Version-Release number of selected component (if applicable):
-------------------------------------------------------------
glusterfs-3.7.1-4.el6rhs

How Reproducible:
-----------------
Always

Actual Result:
--------------
After few rebalance operation, app VMs went in to paused state

Expected Result:
----------------
After rebalance, app VMs should be in running state.
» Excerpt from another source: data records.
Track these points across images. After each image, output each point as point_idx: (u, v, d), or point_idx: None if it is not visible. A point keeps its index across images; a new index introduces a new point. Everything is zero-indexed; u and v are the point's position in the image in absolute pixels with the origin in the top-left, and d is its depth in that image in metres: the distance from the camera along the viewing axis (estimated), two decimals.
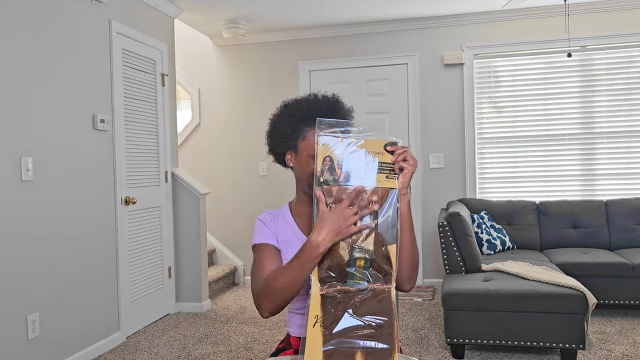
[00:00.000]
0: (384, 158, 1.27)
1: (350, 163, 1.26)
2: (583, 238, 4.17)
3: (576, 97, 4.61)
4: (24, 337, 2.75)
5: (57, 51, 3.03)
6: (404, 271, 1.36)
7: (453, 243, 3.43)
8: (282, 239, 1.49)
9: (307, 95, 1.52)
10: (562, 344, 2.84)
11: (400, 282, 1.37)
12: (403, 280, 1.37)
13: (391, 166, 1.27)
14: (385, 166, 1.27)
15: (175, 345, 3.43)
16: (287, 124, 1.47)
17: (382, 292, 1.24)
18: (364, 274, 1.25)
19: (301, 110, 1.47)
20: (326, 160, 1.27)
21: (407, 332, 3.53)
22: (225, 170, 5.31)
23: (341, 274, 1.25)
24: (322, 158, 1.26)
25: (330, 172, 1.26)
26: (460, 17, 4.73)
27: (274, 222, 1.51)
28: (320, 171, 1.26)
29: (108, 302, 3.44)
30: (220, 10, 4.43)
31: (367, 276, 1.25)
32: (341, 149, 1.26)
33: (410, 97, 4.88)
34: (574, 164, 4.63)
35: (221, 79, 5.32)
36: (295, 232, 1.49)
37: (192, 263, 4.24)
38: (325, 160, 1.27)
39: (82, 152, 3.22)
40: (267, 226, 1.50)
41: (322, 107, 1.48)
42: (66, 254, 3.07)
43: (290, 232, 1.49)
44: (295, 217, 1.52)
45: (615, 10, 4.48)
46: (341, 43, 5.04)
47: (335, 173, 1.26)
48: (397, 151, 1.28)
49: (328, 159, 1.27)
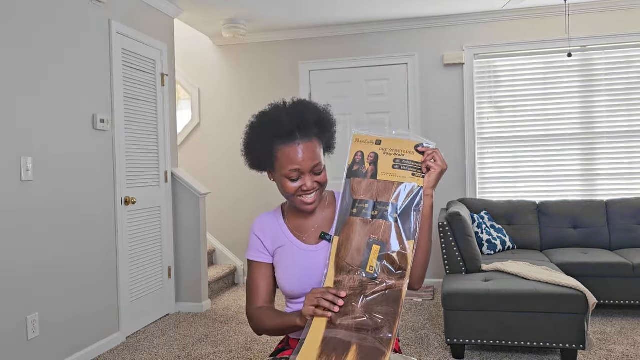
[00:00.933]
0: (413, 157, 1.32)
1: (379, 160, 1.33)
2: (583, 238, 4.17)
3: (576, 97, 4.61)
4: (24, 337, 2.75)
5: (57, 51, 3.03)
6: (416, 271, 1.37)
7: (453, 243, 3.43)
8: (276, 246, 1.50)
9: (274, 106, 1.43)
10: (562, 344, 2.84)
11: (411, 281, 1.38)
12: (415, 280, 1.38)
13: (419, 165, 1.31)
14: (413, 164, 1.31)
15: (175, 345, 3.43)
16: (257, 145, 1.40)
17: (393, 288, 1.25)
18: (377, 264, 1.27)
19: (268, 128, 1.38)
20: (357, 155, 1.36)
21: (407, 332, 3.53)
22: (225, 170, 5.31)
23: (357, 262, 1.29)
24: (354, 152, 1.36)
25: (359, 166, 1.35)
26: (460, 17, 4.73)
27: (267, 230, 1.52)
28: (351, 164, 1.36)
29: (108, 302, 3.43)
30: (220, 10, 4.43)
31: (380, 266, 1.27)
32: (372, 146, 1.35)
33: (410, 97, 4.88)
34: (574, 164, 4.63)
35: (221, 79, 5.32)
36: (288, 236, 1.49)
37: (192, 263, 4.24)
38: (356, 155, 1.36)
39: (82, 152, 3.22)
40: (259, 239, 1.52)
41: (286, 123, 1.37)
42: (66, 254, 3.07)
43: (283, 236, 1.50)
44: (287, 220, 1.52)
45: (615, 10, 4.47)
46: (341, 43, 5.04)
47: (363, 167, 1.34)
48: (428, 151, 1.31)
49: (359, 154, 1.36)
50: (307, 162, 1.35)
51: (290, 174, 1.36)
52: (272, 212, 1.56)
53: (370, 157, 1.35)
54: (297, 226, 1.50)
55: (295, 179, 1.37)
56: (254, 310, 1.50)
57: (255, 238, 1.53)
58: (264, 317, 1.45)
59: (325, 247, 1.45)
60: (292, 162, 1.35)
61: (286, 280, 1.45)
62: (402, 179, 1.31)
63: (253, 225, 1.55)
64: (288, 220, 1.52)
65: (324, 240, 1.45)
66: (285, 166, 1.36)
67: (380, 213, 1.29)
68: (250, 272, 1.53)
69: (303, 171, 1.36)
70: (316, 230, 1.48)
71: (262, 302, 1.50)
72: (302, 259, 1.45)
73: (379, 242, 1.28)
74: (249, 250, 1.54)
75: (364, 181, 1.33)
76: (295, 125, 1.36)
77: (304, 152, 1.35)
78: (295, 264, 1.45)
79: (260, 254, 1.51)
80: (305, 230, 1.49)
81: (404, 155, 1.32)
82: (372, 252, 1.28)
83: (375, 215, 1.30)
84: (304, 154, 1.35)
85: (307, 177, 1.37)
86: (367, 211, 1.31)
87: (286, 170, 1.36)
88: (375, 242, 1.29)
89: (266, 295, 1.51)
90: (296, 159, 1.35)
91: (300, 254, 1.45)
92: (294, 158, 1.35)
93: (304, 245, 1.47)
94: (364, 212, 1.31)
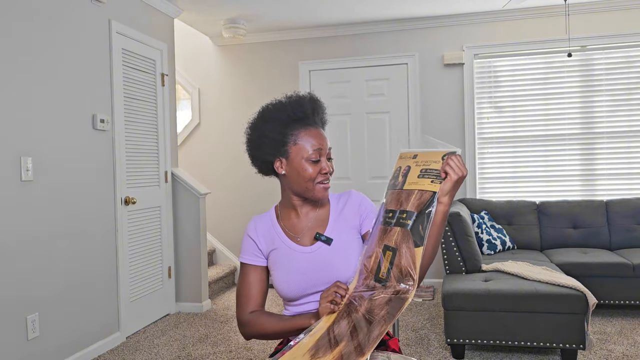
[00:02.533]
0: (437, 165, 1.31)
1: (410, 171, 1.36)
2: (583, 238, 4.17)
3: (576, 97, 4.61)
4: (24, 337, 2.75)
5: (57, 51, 3.03)
6: None
7: (453, 243, 3.43)
8: (270, 248, 1.49)
9: (288, 96, 1.47)
10: (562, 344, 2.84)
11: None
12: None
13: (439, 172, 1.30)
14: (435, 172, 1.31)
15: (175, 345, 3.43)
16: (273, 130, 1.42)
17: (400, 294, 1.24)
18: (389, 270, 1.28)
19: (285, 113, 1.42)
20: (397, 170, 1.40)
21: (407, 332, 3.53)
22: (225, 170, 5.31)
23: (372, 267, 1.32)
24: (395, 168, 1.41)
25: (394, 180, 1.39)
26: (460, 17, 4.73)
27: (261, 232, 1.51)
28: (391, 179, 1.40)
29: (108, 302, 3.43)
30: (220, 10, 4.43)
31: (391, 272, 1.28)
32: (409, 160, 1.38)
33: (410, 97, 4.87)
34: (574, 164, 4.63)
35: (221, 79, 5.32)
36: (282, 239, 1.48)
37: (192, 263, 4.24)
38: (396, 170, 1.40)
39: (82, 152, 3.22)
40: (253, 240, 1.51)
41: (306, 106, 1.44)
42: (66, 254, 3.07)
43: (277, 238, 1.48)
44: (281, 222, 1.51)
45: (615, 10, 4.47)
46: (341, 43, 5.04)
47: (397, 180, 1.38)
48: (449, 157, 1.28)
49: (398, 169, 1.39)
50: (326, 144, 1.43)
51: (313, 154, 1.40)
52: (266, 213, 1.55)
53: (405, 170, 1.37)
54: (291, 227, 1.49)
55: (317, 160, 1.41)
56: (248, 316, 1.46)
57: (249, 240, 1.51)
58: (263, 321, 1.43)
59: (322, 248, 1.44)
60: (315, 142, 1.41)
61: (284, 284, 1.43)
62: (422, 186, 1.31)
63: (247, 228, 1.53)
64: (282, 221, 1.51)
65: (319, 241, 1.45)
66: (307, 148, 1.40)
67: (397, 220, 1.31)
68: (243, 275, 1.50)
69: (323, 153, 1.42)
70: (310, 231, 1.47)
71: (255, 306, 1.48)
72: (299, 261, 1.44)
73: (392, 249, 1.29)
74: (243, 253, 1.51)
75: (395, 192, 1.36)
76: (312, 109, 1.44)
77: (323, 136, 1.44)
78: (292, 267, 1.43)
79: (255, 257, 1.49)
80: (299, 231, 1.48)
81: (430, 165, 1.32)
82: (385, 257, 1.30)
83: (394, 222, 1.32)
84: (324, 138, 1.43)
85: (324, 161, 1.43)
86: (391, 220, 1.33)
87: (309, 152, 1.40)
88: (389, 249, 1.30)
89: (260, 299, 1.49)
90: (319, 138, 1.42)
91: (296, 256, 1.44)
92: (317, 137, 1.41)
93: (298, 247, 1.46)
94: (388, 221, 1.34)
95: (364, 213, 1.50)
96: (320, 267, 1.42)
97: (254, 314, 1.46)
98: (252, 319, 1.45)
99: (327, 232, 1.46)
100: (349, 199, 1.53)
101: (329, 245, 1.44)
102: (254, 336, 1.46)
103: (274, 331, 1.41)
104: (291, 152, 1.41)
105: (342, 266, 1.42)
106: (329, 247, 1.44)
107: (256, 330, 1.44)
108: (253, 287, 1.48)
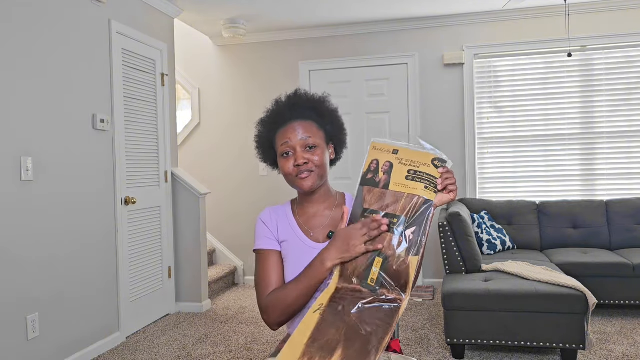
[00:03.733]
0: (428, 170, 1.24)
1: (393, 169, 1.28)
2: (583, 238, 4.17)
3: (576, 97, 4.61)
4: (24, 337, 2.75)
5: (57, 51, 3.03)
6: None
7: (453, 243, 3.43)
8: (282, 239, 1.49)
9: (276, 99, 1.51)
10: (562, 344, 2.84)
11: None
12: None
13: (433, 179, 1.24)
14: (427, 177, 1.24)
15: (175, 345, 3.43)
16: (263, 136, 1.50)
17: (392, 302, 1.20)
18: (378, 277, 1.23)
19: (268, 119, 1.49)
20: (373, 162, 1.31)
21: (407, 332, 3.53)
22: (226, 170, 5.31)
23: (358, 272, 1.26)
24: (370, 160, 1.31)
25: (373, 175, 1.30)
26: (460, 17, 4.73)
27: (275, 220, 1.50)
28: (365, 172, 1.31)
29: (108, 302, 3.43)
30: (220, 10, 4.43)
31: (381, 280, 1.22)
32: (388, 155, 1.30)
33: (410, 97, 4.87)
34: (574, 164, 4.63)
35: (221, 79, 5.32)
36: (296, 232, 1.48)
37: (192, 263, 4.24)
38: (372, 163, 1.31)
39: (82, 152, 3.22)
40: (267, 226, 1.50)
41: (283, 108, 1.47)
42: (66, 253, 3.07)
43: (291, 231, 1.48)
44: (297, 216, 1.51)
45: (615, 10, 4.47)
46: (341, 43, 5.04)
47: (377, 176, 1.30)
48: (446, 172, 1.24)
49: (375, 162, 1.31)
50: (296, 134, 1.41)
51: (282, 148, 1.42)
52: (281, 205, 1.56)
53: (385, 166, 1.29)
54: (306, 222, 1.49)
55: (287, 153, 1.42)
56: (266, 299, 1.40)
57: (263, 226, 1.49)
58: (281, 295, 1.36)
59: None
60: (283, 137, 1.43)
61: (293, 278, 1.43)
62: (413, 190, 1.24)
63: (261, 215, 1.52)
64: (297, 215, 1.51)
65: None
66: (278, 145, 1.44)
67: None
68: (260, 262, 1.46)
69: (293, 145, 1.41)
70: (324, 229, 1.47)
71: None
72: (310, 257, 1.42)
73: (382, 255, 1.23)
74: (257, 239, 1.48)
75: (375, 190, 1.28)
76: (288, 108, 1.45)
77: (296, 128, 1.42)
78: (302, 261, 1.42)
79: (270, 241, 1.47)
80: (314, 228, 1.48)
81: (419, 167, 1.25)
82: (374, 263, 1.24)
83: None
84: (296, 130, 1.42)
85: (299, 152, 1.41)
86: None
87: (279, 148, 1.43)
88: (379, 255, 1.24)
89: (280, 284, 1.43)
90: (288, 133, 1.42)
91: (307, 251, 1.44)
92: (286, 132, 1.43)
93: (311, 242, 1.45)
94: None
95: None
96: None
97: (271, 295, 1.40)
98: (270, 299, 1.39)
99: None
100: None
101: None
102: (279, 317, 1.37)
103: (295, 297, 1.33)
104: (277, 151, 1.47)
105: None
106: None
107: (280, 309, 1.36)
108: (272, 271, 1.43)
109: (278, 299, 1.36)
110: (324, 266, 1.29)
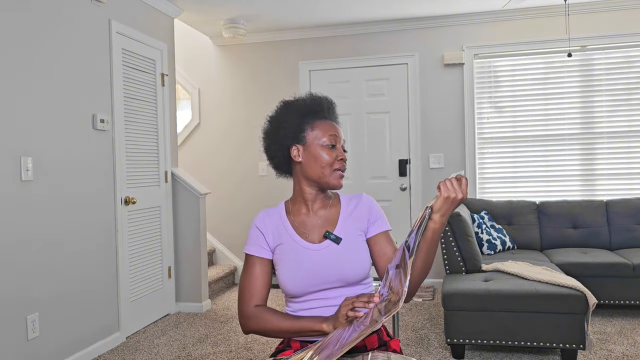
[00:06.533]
0: None
1: None
2: (583, 238, 4.17)
3: (576, 97, 4.61)
4: (24, 337, 2.75)
5: (57, 51, 3.03)
6: None
7: (453, 243, 3.43)
8: (277, 242, 1.49)
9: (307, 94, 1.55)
10: (562, 344, 2.84)
11: None
12: None
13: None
14: None
15: (175, 345, 3.43)
16: (292, 118, 1.49)
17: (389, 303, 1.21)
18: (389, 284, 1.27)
19: (304, 104, 1.51)
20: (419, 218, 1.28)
21: (407, 332, 3.53)
22: (225, 170, 5.31)
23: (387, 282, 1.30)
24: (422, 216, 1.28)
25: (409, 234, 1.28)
26: (460, 17, 4.73)
27: (269, 225, 1.51)
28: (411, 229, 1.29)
29: (108, 302, 3.43)
30: (220, 10, 4.43)
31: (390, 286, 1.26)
32: None
33: (410, 97, 4.87)
34: (574, 164, 4.63)
35: (221, 79, 5.32)
36: (290, 234, 1.48)
37: (192, 263, 4.24)
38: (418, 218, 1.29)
39: (82, 152, 3.22)
40: (261, 233, 1.50)
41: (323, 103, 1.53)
42: (66, 253, 3.07)
43: (285, 233, 1.48)
44: (291, 217, 1.51)
45: (615, 10, 4.47)
46: (341, 43, 5.04)
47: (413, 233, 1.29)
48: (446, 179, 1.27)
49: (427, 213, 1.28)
50: (341, 134, 1.51)
51: (330, 138, 1.46)
52: (275, 208, 1.56)
53: None
54: (300, 223, 1.49)
55: (333, 146, 1.46)
56: (252, 309, 1.45)
57: (256, 231, 1.50)
58: (268, 317, 1.41)
59: (330, 246, 1.44)
60: (329, 129, 1.48)
61: (290, 280, 1.43)
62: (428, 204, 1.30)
63: (255, 219, 1.53)
64: (291, 217, 1.51)
65: (328, 240, 1.45)
66: (323, 133, 1.47)
67: None
68: (248, 267, 1.49)
69: (338, 140, 1.48)
70: (319, 229, 1.47)
71: (260, 300, 1.47)
72: (306, 258, 1.44)
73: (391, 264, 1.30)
74: (249, 244, 1.50)
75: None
76: (327, 107, 1.52)
77: (338, 129, 1.51)
78: (298, 263, 1.43)
79: (261, 248, 1.48)
80: (308, 228, 1.48)
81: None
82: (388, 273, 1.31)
83: None
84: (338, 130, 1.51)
85: (340, 148, 1.49)
86: None
87: (326, 135, 1.46)
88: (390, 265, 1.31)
89: (264, 293, 1.48)
90: (332, 128, 1.48)
91: (303, 253, 1.44)
92: (332, 126, 1.49)
93: (307, 243, 1.46)
94: None
95: (372, 218, 1.51)
96: (327, 265, 1.43)
97: (259, 308, 1.44)
98: (256, 313, 1.44)
99: (336, 232, 1.47)
100: (360, 202, 1.54)
101: (337, 244, 1.45)
102: (254, 331, 1.44)
103: (279, 329, 1.39)
104: (308, 138, 1.47)
105: (349, 266, 1.43)
106: (337, 246, 1.45)
107: (260, 326, 1.42)
108: (258, 279, 1.47)
109: (262, 319, 1.42)
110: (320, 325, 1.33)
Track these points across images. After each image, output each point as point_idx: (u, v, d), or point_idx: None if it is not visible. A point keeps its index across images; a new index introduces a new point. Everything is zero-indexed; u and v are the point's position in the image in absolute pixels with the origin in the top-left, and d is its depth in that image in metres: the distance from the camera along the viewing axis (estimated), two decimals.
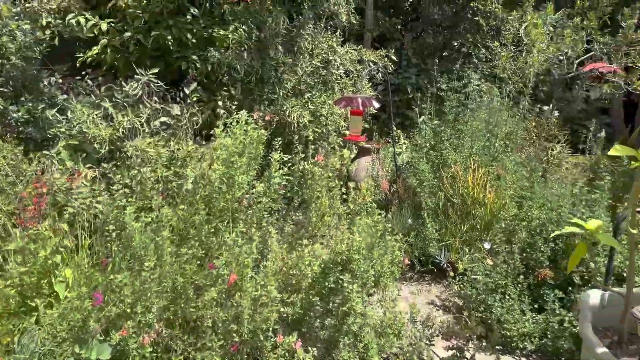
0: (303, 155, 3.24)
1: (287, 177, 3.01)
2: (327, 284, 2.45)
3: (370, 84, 5.91)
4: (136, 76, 4.01)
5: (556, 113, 6.68)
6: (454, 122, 4.49)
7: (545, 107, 7.82)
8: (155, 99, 4.25)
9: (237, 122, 3.26)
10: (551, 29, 5.86)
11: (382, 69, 5.68)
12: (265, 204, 2.73)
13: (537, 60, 5.31)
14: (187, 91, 4.25)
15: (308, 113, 5.11)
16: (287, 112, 4.98)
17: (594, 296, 2.53)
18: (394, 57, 5.99)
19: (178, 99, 4.71)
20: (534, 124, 6.22)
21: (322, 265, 2.47)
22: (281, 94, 5.14)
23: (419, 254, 4.14)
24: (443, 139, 4.33)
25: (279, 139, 3.61)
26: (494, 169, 4.18)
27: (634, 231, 1.98)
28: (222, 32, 4.92)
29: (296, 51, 5.51)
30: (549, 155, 5.95)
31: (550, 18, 5.83)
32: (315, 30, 5.60)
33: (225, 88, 5.20)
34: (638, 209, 1.96)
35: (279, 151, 3.38)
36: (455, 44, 6.68)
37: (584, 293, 2.49)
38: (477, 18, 6.25)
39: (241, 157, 2.74)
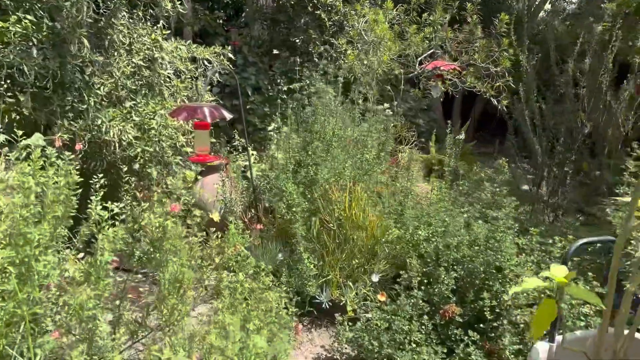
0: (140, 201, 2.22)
1: (122, 237, 1.97)
2: None
3: (208, 87, 4.95)
4: None
5: (390, 112, 6.57)
6: (318, 132, 3.83)
7: (379, 107, 7.76)
8: None
9: (29, 155, 2.08)
10: (389, 24, 5.61)
11: (220, 69, 4.77)
12: (89, 294, 1.67)
13: (386, 60, 4.98)
14: None
15: (133, 127, 3.96)
16: (104, 128, 3.77)
17: (543, 350, 2.11)
18: (231, 55, 5.11)
19: None
20: (383, 127, 5.97)
21: None
22: (92, 103, 3.88)
23: (294, 294, 3.41)
24: (310, 153, 3.64)
25: (100, 172, 2.50)
26: (371, 185, 3.64)
27: (633, 289, 1.52)
28: None
29: (108, 46, 4.26)
30: (400, 158, 5.76)
31: (390, 13, 5.57)
32: (132, 20, 4.42)
33: (10, 96, 3.75)
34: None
35: (100, 193, 2.30)
36: (298, 40, 6.05)
37: (534, 349, 2.04)
38: (318, 12, 5.70)
39: (41, 222, 1.64)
There shouldn't be any errors seen in the normal operation of app VMs

Comment 2 SATHEESARAN 2015-06-25 02:10:44 UTC
Missed the step to reproduce in comment0

Steps to reproduce:
-------------------
0. Add RHGS nodes to gluster enabled cluster in RHEVM
1. Create a distributed-replicate volume of 2X2 and start it
2. Optimize the volume for virt-store and set ownership of RHEV on that volume
3. Use this volume as a Data Domain that uses glusterfs as a type ( this makes the gluster volume as VM Image store in RHEV )
4. Create few appvms in RHEV that has its root disk image on gluster volume
5. Install OS in the appvms
6. Add more bricks to the gluster volume and perform rebalance
7. After every rebalance operation, check for state of App VMs

Comment 3 SATHEESARAN 2015-06-25 02:14:08 UTC
Observed few errors from QEMU logs :

QEMU logs corresponds to VM errors and could be located under '/var/log/libvirt/qemu'. Following is the error message from appvm1, /var/log/libvirt/qemu/appvm1.log 

<snip>
block I/O error in device 'drive-virtio-disk0': Transport endpoint is not connected (107)
block I/O error in device 'drive-virtio-disk0': Transport endpoint is not connected (107)
block I/O error in device 'drive-virtio-disk0': Transport endpoint is not connected (107)
block I/O error in device 'drive-virtio-disk0': Transport endpoint is not connected (107)
</snip>

Comment 5 SATHEESARAN 2015-06-25 10:52:50 UTC
I tried to reproduce this issue with QEMU/KVM + RHGS integration environment and
I am not seeing this issue.

I will retry the issue with RHEV + RHGS integration.

I will remove blocker flag as this issue is not yet frequently reproducible.

Comment 7 SATHEESARAN 2015-06-25 16:45:38 UTC
Removing keyword REGRESSION, as this is issue not always hit as mentioned in comment5

Comment 9 SATHEESARAN 2015-07-15 05:22:26 UTC
I couldn't reproduce this issue again after few attempts.
Anyhow, at the end of regression testing, I will CLOSE this bug, if its no longer reproducible.

Thanks

Comment 10 SATHEESARAN 2015-08-03 13:53:17 UTC
This issue is because of issue found in https://bugzilla.redhat.com/show_bug.cgi?id=1243542

Closing this bug as a DUPLICATE of https://bugzilla.redhat.com/show_bug.cgi?id=1243542

*** This bug has been marked as a duplicate of bug 1243542 ***